* **USING THE INFORMATION**:
a: In the text on speech automation, what does the technology find very challenging to recognize?
b: Quote the speech automation text word for word, starting at the words containing "In my last post" and ending with "customer satisfaction problems.".

* **TEXT**:
━━━━━━

In my last post I talked about two important rules of thumb that we use to identify transactions that would be good candidates for speech automation self service – Following the Traffic and How Long is a Typical Call. The benefits are high. Choosing the right transactions will deliver the highest savings and customer satisfaction. But, choosing the wrong functions will waste resources and could cause customer satisfaction problems.
Now let's take a look at the technology and the business considerations:
What Can the Technology Do?
To be honest, speech automation finds recognizing email IDs very challenging (but it will come eventually). If you have a high volume transaction, and it's short and repetitive, check with us to get an idea of how well the technology can handle that transaction. We have created amazing applications, like name and address, that you might not think would work well but they do. Understanding the technical feasibility needs to be included in the business use as well. While speech may not provide 95%+ success rates on a given task, that might be okay for your specific business needs. For example, if I’m sending a contract letter out to a customer, I may need accuracy higher than speech can provide on the “name” field. But in many other cases, the only people seeing the customer names are agents, so a minor misspelling would be tolerable. Understanding what the technology can do relative to your business needs is an important consideration.

━━━━━━

* **GIVEN RECORDS**:
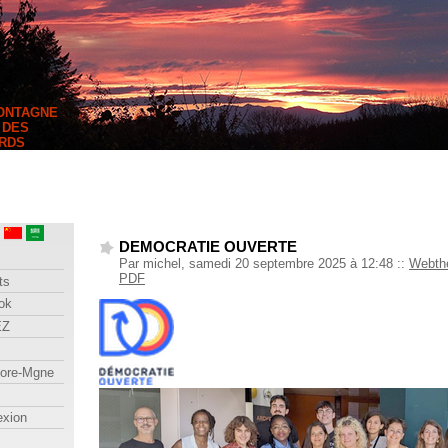
MONTAGNE
 DES
RDS
DEMOCRATIE OUVERTE
Par michel, samedi 20 septembre 2025 à 12:48
::
Webth
PDF
ts
ok
EZ
lore-Mgne
exion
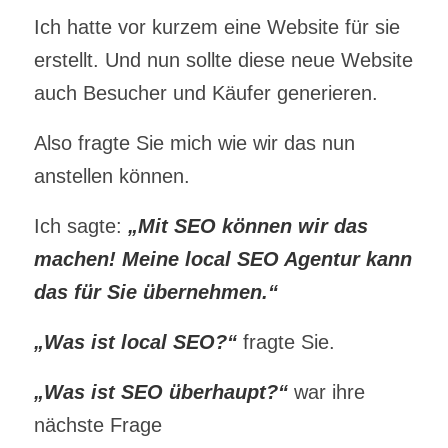
Ich hatte vor kurzem eine Website für sie
erstellt. Und nun sollte diese neue Website
auch Besucher und Käufer generieren.
Also fragte Sie mich wie wir das nun
anstellen können.
Ich sagte:
„Mit SEO können wir das
machen! Meine local SEO Agentur kann
das für Sie übernehmen.“
„Was ist local SEO?“
fragte Sie.
„Was ist SEO überhaupt?“
war ihre
nächste Frage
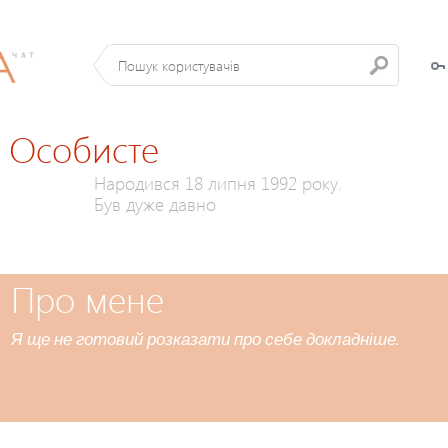
Особисте
Народився 18 липня 1992 року.
Був дуже давно
Про мене
Я ще не готовий розказати про себе докладніше.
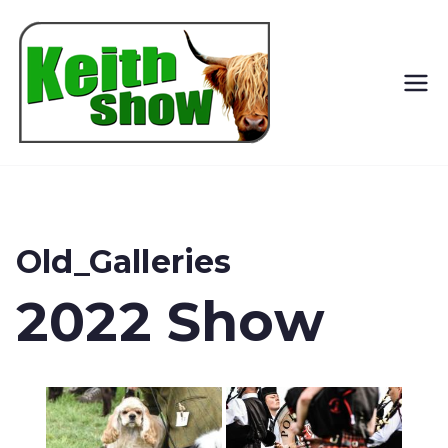
Keith
Country
Show
Old_Galleries
2022 Show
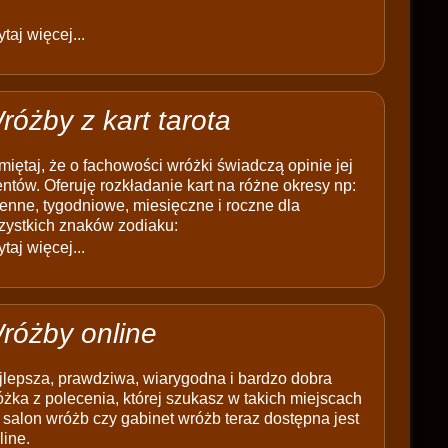
taj więcej...
różby z kart tarota
iętaj, że o fachowości wróżki świadczą opinie jej
entów. Oferuję rozkładanie kart na różne okresy np:
enne, tygodniowe, miesięczne i roczne dla
zystkich znaków zodiaku:
taj więcej...
różby online
jlepsza, prawdziwa, wiarygodna i bardzo dobra
żka z polecenia, której szukasz w takich miejscach
 salon wróżb czy gabinet wróżb teraz dostępna jest
line.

━━━━━━

* **SOLUTIONS PER TASK**:
a: Email IDs.

b:
In my last post I talked about two important rules of thumb that we use to identify transactions that would be good candidates for speech automation self service – Following the Traffic and How Long is a Typical Call. The benefits are high. Choosing the right transactions will deliver the highest savings and customer satisfaction. But, choosing the wrong functions will waste resources and could cause customer satisfaction problems.